How far does the statutory right to be accompanied extend?

A worker in New Zealand recently made the international news headlines when he hired a clown to take as his companion to a redundancy consultation meeting with his employer. The clown then proceeded to noisily make animal balloons during the meeting and mimed crying expressions when the redundancy paperwork was handed to the worker. Whilst the New Zealand employer may not have objected to this, in the UK how far does the right to a companion go?

The worker in this case said that he hired the emotional support clown to lighten the mood of the meeting. In the UK, there is no statutory right for a worker to be accompanied to redundancy consultation meetings, although Acas does say that it’s good practice to allow a companion to attend these meetings and many employers do permit workers to be accompanied as a matter of discretion.

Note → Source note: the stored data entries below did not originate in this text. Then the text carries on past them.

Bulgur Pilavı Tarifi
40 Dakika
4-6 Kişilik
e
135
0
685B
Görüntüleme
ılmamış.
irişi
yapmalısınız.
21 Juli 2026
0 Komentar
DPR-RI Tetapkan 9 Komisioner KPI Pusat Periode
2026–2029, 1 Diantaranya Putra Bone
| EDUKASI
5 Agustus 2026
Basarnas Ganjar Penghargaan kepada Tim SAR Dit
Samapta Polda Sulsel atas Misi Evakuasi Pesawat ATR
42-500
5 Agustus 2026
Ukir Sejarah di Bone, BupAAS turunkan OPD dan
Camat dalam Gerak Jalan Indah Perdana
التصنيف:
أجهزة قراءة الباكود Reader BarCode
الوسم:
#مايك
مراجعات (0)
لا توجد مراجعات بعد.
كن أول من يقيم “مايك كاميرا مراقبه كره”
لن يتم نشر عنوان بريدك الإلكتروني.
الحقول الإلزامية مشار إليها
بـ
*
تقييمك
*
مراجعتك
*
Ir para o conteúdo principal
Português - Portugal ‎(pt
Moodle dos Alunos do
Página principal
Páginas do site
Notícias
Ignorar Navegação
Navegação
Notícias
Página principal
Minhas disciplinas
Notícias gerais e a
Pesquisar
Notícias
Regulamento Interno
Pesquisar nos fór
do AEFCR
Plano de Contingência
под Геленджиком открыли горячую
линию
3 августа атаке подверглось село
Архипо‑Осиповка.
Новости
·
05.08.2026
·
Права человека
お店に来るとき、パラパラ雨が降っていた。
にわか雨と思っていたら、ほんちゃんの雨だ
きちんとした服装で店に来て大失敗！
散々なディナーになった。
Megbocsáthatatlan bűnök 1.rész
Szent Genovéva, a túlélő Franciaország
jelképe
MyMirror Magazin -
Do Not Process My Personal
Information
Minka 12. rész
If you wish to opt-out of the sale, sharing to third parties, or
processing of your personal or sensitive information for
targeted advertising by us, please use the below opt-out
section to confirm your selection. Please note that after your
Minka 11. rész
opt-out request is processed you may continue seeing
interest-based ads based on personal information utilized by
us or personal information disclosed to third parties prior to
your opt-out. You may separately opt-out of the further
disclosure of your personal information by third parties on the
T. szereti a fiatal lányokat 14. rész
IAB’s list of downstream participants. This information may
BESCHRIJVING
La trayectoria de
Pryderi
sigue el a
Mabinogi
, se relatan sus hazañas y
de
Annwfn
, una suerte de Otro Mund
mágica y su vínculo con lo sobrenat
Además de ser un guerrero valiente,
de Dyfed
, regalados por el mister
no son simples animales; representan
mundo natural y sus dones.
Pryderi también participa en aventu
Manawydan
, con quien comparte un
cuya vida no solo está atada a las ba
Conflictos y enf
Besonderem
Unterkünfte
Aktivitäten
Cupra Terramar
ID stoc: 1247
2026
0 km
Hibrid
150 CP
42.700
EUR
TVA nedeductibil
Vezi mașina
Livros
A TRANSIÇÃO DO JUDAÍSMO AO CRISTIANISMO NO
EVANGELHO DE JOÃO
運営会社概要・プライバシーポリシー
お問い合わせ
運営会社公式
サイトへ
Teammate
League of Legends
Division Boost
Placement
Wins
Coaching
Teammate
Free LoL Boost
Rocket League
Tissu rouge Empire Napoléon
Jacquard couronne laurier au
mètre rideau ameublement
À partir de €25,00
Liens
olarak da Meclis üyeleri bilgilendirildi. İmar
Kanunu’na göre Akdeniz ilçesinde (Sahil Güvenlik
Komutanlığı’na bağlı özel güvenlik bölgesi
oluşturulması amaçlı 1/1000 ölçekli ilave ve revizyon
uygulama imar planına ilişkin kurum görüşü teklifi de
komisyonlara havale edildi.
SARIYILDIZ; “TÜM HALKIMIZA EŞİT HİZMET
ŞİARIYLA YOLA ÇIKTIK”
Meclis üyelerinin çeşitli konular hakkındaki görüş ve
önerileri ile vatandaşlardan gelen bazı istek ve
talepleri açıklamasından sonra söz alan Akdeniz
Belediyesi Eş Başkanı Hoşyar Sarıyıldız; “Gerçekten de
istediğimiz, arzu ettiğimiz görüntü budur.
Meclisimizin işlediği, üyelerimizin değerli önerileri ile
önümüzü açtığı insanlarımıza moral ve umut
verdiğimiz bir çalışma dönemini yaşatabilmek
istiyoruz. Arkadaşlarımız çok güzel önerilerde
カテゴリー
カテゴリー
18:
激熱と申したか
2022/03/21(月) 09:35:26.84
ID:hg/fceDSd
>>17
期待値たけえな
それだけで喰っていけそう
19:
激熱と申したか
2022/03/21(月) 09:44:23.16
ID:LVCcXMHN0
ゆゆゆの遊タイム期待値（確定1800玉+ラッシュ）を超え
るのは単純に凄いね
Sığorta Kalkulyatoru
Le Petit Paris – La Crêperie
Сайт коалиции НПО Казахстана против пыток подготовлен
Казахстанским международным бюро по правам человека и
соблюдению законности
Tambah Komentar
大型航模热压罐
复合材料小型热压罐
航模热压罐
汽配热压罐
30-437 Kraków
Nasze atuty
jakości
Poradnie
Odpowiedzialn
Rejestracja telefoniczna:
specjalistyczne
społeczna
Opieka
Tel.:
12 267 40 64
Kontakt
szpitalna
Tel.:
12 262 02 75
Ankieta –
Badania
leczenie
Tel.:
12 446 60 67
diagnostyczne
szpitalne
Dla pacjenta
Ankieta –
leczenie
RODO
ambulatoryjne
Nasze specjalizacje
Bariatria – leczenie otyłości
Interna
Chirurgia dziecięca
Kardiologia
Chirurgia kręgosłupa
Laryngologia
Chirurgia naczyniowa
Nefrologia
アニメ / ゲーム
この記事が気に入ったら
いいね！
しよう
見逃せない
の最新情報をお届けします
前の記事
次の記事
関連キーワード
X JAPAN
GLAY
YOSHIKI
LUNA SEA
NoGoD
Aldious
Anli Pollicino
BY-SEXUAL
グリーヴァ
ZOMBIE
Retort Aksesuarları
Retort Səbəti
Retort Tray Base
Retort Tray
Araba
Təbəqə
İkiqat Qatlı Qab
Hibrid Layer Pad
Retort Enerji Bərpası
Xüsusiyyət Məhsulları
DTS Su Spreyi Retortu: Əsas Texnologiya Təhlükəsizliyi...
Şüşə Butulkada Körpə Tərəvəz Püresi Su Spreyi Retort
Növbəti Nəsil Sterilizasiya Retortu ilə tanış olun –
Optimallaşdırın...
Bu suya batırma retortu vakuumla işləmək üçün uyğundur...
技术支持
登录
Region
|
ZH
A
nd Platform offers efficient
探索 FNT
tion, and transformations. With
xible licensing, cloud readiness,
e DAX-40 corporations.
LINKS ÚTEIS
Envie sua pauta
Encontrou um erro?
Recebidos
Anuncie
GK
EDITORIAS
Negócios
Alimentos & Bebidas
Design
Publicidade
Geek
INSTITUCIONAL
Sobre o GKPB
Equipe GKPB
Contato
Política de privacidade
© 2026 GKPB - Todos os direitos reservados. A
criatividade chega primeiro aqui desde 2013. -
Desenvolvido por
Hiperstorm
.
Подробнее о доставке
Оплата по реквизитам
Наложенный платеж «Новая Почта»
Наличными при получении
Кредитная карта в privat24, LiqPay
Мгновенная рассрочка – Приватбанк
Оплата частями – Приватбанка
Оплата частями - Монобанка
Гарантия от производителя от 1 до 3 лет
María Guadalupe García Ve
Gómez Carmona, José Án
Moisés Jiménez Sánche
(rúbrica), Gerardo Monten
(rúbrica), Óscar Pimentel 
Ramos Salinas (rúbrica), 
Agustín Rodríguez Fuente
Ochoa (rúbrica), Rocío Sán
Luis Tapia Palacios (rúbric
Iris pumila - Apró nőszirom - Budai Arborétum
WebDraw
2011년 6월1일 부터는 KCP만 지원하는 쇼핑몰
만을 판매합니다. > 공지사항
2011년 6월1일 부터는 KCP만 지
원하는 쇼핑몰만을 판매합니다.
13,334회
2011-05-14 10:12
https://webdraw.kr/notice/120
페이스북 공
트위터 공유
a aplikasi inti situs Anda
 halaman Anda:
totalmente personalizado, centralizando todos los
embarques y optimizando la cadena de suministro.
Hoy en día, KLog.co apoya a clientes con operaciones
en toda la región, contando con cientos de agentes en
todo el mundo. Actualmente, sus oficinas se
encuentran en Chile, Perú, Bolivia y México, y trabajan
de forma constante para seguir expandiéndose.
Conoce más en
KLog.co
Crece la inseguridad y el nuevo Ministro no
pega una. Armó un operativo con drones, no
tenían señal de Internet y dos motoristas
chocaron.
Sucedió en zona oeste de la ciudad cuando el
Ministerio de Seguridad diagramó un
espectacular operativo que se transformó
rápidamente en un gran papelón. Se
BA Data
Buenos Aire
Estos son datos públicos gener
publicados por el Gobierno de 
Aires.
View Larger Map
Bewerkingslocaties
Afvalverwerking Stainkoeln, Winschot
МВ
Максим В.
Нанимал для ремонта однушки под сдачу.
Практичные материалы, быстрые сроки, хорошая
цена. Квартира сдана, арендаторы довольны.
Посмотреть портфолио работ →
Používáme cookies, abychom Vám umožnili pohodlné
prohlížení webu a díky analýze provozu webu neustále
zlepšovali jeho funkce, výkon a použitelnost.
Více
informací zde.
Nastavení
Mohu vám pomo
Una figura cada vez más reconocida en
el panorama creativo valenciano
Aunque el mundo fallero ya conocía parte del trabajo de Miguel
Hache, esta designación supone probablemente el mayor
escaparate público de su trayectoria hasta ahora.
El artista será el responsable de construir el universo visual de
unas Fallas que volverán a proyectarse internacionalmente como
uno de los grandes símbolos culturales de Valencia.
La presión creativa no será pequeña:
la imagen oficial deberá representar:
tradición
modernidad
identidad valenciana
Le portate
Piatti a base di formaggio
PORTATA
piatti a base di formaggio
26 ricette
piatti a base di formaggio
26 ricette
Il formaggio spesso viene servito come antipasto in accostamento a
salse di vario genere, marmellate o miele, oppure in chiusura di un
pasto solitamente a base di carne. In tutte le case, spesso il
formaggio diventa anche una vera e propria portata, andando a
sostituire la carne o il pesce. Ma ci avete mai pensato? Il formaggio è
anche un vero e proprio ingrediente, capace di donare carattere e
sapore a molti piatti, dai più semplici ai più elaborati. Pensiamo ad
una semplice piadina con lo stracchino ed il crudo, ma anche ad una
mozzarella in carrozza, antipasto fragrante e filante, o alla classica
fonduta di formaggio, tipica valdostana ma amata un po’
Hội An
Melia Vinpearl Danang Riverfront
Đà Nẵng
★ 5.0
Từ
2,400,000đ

Workers do, however, have a statutory right to be accompanied at a disciplinary or grievance hearing. This is a right to be accompanied by either a trade union official or a fellow worker of their choice. A trade union official includes both employed officials and representatives whom the union has certified in writing as having experience of, or as having received training in, acting as a worker’s companion. The union doesn’t have to be one that you recognise. If the companion is a fellow worker, you must also allow them to take paid time off work to act as a companion.

A disciplinary hearing is one which could result in: (1) a formal warning being issued; (2) the taking of some other disciplinary action, e.g. dismissal; or (3) the confirmation of a warning or some other disciplinary action, i.e. appeal hearings. It can include both misconduct and poor performance hearings, but it excludes initial investigatory meetings. A grievance hearing is a hearing which concerns the performance of a duty by an employer in relation to a worker.

To exercise their statutory right, workers must make a reasonable request to be accompanied. The Acas Code of Practice on Disciplinary and Grievance Procedures states that “what is reasonable will depend on the circumstances of each individual case. A request to be accompanied does not have to be in writing or within a certain timeframe. However, a worker should provide enough time for the employer to deal with the companion’s attendance at the meeting”. However, case law has established that the reasonableness requirement doesn’t extend to the actual choice of companion; if the companion is a trade union official or fellow worker, you can’t lawfully refuse the request.

Once they’re at the hearing, you must permit the companion to address it to put and sum up the worker’s case or to respond on the worker’s behalf to any view expressed at the hearing. They can also confer with the worker during the hearing. However, they don’t have the right to answer questions on the worker’s behalf or to address the hearing if the worker indicates they don’t wish them to do so. You can also prohibit them acting in a way that prevents you from explaining your case.

The statutory provisions set out the legal minimum. You can still allow a companion from outside a permitted category at your discretion. As you need to act reasonably, it’s wise to allow a worker with a mental disability to be accompanied by a family member or support worker (this may also be a reasonable adjustment for a disability under the Equality Act 2010), a young or vulnerable worker to be accompanied by their parent and a worker who doesn’t speak fluent English to be accompanied by an interpreter. That said, don’t allow the worker to bring a lawyer to the hearing unless they have a contractual right to do so or it’s a career-ending allegation, i.e. they’re likely to then be barred from practising their profession.

The worker’s statutory right is to be accompanied to disciplinary or grievance hearings, but not to redundancy consultation meetings or other meetings, by a trade union official or fellow worker. If the worker asks for someone else, act reasonably and consider the specific circumstances. The role of the companion is limited. They can’t answer questions on the worker’s behalf or address the hearing contrary to the worker’s express wishes.